The dog was certainly beautiful, with its thick black body and those white markings on its chest and face. And while I didn’t feel the same tug James did, I understood. “It’s hard,” I said, thinking of my own attraction to cats. And to coyotes.
“I told the guy to call me when he’s ready to be placed.”
I looked at James. He looked at me.
Finally, blinking, he returned to the Aussie. “He won’t be ready for a while, and anyway, someone here may want him. That’s probably better. A dog like this needs room to run. And we may or may not have it.” He made a clicking sound with his tongue and extended
a hand. The dog didn’t move. “Those eyes. Even when the Refuge guy was here, they kept looking at me. I feel guilty leaving. I feel like he needs me. Like we have a personal connection.”
I smiled. “I feel that way about my coyote. Different from a dog, though. Not exactly attainable.”
“A dog is.”
“You really want a dog?”
“No,” James said. “I really want
this
dog.” Then he smiled and extended a hand for me to help pull him up. “A guy can dream, can’t he?”
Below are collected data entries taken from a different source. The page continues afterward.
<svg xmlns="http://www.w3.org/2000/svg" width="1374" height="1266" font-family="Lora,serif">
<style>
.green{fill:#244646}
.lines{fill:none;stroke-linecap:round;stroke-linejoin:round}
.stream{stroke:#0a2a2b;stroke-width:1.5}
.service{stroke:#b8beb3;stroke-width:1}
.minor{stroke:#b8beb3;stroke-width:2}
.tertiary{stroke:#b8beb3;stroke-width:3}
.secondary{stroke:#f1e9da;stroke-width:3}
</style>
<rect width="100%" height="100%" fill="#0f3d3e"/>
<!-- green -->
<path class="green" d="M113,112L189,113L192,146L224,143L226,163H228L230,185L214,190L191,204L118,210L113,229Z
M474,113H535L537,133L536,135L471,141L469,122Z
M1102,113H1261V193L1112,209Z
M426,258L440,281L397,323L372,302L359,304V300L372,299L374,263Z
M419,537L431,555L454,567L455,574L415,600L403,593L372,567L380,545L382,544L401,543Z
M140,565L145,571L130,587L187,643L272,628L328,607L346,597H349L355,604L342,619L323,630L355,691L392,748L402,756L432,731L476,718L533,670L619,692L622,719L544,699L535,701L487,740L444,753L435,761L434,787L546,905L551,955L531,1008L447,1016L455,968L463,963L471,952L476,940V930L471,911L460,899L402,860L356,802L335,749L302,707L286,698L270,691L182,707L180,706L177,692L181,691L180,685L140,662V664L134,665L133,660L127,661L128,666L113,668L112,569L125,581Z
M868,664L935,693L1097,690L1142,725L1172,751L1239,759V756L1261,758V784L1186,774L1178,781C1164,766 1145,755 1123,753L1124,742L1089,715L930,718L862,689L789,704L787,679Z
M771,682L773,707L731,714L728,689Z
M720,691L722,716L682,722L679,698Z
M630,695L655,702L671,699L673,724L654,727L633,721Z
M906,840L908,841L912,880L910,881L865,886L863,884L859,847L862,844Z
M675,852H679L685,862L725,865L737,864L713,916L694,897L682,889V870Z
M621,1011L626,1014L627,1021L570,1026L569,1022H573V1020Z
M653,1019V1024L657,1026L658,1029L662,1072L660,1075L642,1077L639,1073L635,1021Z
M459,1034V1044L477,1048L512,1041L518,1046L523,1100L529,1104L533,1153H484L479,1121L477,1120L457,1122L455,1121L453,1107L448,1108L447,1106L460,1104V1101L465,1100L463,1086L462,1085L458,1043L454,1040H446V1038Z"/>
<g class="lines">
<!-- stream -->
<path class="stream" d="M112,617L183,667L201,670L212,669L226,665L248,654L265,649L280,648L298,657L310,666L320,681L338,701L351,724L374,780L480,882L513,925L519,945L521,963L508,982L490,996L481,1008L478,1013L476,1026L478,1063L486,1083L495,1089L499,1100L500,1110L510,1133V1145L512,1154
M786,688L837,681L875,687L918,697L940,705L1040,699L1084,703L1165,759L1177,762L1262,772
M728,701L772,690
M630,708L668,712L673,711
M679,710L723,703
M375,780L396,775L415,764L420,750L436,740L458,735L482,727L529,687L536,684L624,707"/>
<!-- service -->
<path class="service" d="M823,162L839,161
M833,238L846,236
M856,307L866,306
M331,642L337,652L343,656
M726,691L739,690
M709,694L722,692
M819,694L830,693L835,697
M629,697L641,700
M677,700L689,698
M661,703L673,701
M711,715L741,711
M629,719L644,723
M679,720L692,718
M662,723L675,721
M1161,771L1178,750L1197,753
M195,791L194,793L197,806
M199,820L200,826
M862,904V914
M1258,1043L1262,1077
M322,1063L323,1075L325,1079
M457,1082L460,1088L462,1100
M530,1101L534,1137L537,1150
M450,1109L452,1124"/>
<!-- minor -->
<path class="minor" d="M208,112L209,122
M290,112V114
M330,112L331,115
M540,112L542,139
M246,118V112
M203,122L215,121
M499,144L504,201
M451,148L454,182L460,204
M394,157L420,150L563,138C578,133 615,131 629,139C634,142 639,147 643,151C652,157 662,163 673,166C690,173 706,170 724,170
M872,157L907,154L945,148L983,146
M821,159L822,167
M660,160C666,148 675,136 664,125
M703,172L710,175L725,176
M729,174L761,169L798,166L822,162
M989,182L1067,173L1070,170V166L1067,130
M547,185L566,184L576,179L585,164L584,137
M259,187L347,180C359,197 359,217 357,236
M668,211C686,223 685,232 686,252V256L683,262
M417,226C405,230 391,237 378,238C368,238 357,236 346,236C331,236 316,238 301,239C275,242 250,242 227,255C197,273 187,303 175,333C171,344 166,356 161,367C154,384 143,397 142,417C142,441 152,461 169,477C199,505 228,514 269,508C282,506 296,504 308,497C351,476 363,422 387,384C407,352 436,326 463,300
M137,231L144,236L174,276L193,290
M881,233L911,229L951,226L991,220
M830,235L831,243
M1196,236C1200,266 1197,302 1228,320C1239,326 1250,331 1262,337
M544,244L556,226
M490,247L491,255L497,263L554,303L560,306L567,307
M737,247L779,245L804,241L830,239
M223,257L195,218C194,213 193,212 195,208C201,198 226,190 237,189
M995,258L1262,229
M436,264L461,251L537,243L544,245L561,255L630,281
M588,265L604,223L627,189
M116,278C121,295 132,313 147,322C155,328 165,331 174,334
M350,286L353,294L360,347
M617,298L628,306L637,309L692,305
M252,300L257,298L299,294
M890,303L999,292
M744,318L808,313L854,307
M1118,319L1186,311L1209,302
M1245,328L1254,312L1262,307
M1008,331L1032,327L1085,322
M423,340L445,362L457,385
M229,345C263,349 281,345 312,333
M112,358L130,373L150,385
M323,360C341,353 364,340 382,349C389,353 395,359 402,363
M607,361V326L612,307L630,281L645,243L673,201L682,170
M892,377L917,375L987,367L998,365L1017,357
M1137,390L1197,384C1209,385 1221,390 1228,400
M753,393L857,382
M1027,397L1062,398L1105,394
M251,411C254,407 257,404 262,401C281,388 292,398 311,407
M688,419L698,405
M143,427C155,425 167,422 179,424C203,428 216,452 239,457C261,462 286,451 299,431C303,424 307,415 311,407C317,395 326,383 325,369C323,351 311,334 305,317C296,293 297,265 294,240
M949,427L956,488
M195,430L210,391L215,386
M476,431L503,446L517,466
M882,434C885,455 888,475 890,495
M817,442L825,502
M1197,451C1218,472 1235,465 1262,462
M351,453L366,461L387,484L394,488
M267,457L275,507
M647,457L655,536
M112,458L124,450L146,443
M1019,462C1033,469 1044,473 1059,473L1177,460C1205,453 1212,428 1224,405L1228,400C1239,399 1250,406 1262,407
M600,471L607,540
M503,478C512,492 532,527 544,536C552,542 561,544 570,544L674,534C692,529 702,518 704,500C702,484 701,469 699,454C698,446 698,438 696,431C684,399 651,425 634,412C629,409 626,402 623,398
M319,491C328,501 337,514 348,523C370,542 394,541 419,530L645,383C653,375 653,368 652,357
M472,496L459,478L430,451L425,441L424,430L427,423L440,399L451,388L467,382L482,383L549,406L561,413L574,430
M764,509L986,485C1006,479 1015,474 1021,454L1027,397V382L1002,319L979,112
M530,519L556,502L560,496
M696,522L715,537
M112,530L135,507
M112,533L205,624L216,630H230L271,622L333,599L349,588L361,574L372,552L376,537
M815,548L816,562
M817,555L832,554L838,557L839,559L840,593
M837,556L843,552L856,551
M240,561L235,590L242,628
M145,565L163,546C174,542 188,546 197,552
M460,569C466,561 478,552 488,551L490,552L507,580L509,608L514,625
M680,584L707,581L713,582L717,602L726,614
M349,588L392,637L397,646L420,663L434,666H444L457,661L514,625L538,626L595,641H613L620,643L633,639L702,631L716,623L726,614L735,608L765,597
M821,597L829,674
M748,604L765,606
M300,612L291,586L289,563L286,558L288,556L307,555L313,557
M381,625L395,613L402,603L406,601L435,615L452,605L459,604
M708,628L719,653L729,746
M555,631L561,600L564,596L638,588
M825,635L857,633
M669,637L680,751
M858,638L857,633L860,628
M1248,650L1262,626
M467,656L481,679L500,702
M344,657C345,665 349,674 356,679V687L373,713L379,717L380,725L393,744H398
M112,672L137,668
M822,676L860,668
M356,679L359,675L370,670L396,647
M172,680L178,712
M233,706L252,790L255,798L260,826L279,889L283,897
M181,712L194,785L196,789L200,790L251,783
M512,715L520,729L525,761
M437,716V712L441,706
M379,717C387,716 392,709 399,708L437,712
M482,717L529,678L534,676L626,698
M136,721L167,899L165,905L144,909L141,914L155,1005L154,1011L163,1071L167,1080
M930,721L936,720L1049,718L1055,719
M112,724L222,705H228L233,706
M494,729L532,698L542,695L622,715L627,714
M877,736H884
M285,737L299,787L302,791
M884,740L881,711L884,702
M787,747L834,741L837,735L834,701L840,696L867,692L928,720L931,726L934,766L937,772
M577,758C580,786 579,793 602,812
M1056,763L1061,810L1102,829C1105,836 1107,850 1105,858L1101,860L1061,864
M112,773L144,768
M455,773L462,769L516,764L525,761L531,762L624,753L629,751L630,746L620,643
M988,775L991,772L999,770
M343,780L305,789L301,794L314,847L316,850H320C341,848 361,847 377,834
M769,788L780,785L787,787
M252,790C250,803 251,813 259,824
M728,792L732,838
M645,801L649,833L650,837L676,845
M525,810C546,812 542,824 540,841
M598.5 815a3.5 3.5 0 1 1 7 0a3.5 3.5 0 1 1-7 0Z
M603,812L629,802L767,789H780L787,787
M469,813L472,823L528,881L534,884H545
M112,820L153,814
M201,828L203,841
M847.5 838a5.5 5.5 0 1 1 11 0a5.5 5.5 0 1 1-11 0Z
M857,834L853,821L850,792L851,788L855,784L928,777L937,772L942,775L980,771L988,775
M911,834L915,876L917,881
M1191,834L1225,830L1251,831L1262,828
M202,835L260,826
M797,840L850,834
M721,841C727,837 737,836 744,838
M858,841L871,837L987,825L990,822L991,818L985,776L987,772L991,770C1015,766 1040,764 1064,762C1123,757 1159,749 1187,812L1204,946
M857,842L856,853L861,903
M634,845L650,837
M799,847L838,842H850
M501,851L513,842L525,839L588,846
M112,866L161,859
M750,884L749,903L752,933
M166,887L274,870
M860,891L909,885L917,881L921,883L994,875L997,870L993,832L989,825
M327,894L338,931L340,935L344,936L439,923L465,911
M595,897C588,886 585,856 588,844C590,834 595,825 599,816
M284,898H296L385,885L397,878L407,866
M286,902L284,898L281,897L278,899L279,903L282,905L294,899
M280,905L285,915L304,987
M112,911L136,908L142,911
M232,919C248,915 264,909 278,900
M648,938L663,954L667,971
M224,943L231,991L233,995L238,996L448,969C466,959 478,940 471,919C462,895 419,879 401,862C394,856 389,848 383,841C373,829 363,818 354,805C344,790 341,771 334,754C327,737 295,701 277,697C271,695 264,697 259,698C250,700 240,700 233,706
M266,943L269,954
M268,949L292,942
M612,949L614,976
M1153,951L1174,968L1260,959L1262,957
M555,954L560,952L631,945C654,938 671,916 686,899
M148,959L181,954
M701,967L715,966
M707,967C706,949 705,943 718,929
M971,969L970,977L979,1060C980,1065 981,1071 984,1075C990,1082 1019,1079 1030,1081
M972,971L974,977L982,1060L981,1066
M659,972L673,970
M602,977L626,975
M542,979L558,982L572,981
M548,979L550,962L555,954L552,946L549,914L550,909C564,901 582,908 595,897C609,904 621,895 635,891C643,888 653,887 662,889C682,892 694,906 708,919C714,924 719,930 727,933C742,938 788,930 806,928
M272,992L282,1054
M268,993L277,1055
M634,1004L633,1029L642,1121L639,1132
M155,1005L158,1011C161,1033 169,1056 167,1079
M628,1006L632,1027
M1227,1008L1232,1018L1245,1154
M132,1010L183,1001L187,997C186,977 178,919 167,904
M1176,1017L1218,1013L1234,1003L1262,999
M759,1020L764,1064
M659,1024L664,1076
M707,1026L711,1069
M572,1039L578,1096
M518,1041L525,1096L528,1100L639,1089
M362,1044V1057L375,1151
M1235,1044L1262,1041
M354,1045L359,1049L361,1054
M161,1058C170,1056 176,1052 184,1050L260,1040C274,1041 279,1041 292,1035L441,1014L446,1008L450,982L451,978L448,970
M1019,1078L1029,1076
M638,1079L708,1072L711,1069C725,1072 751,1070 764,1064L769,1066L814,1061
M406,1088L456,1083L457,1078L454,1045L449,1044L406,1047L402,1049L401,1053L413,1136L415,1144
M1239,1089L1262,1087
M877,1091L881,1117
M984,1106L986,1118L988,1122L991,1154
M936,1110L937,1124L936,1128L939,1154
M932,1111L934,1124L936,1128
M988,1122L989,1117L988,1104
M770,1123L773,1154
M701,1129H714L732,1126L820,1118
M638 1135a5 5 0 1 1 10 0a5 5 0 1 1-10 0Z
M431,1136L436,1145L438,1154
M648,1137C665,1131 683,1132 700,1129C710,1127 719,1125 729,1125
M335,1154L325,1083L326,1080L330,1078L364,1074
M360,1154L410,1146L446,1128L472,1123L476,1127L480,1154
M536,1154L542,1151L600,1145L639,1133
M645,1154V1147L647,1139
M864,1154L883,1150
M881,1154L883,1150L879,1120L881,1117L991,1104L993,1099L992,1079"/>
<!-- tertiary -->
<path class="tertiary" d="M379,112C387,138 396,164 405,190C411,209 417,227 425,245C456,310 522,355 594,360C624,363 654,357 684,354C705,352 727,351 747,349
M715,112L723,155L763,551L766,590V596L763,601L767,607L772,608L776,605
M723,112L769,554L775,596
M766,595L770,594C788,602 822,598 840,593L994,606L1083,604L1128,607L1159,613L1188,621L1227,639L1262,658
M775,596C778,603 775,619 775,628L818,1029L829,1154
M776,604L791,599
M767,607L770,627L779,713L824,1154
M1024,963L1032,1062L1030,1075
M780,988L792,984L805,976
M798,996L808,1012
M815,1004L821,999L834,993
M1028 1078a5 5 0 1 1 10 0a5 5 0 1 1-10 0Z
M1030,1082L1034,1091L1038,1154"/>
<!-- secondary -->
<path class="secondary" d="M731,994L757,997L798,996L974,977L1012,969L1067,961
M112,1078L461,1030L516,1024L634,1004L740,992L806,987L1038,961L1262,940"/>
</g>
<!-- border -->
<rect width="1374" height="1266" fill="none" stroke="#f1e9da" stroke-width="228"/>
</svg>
I was wrong. We returned to Bell Valley often in the months to come. I had never before seen the town in September, when apples, beets, and corn were sold from carts on the green, or in October, when the leaves flamed crimson, orange, and gold. By November, much of local life had moved indoors, but the crafts bazaars at the church drew artisans for miles, remarkable for such a small town. And now December? What could I say? Bell Valley did define charm.
James and I wouldn’t change our minds. We still knew that, long-term, we needed more than charm. But I was working part-time for a former Lane Lavash lawyer who had struck out on her own and was grateful for the help, and though James was no longer fixated on billable hours, his days remained long. Bell Valley offered a weekend escape. He came to feel the same visceral
ahhhhh
I did each time we passed under the covered bridge and were welcomed by the town.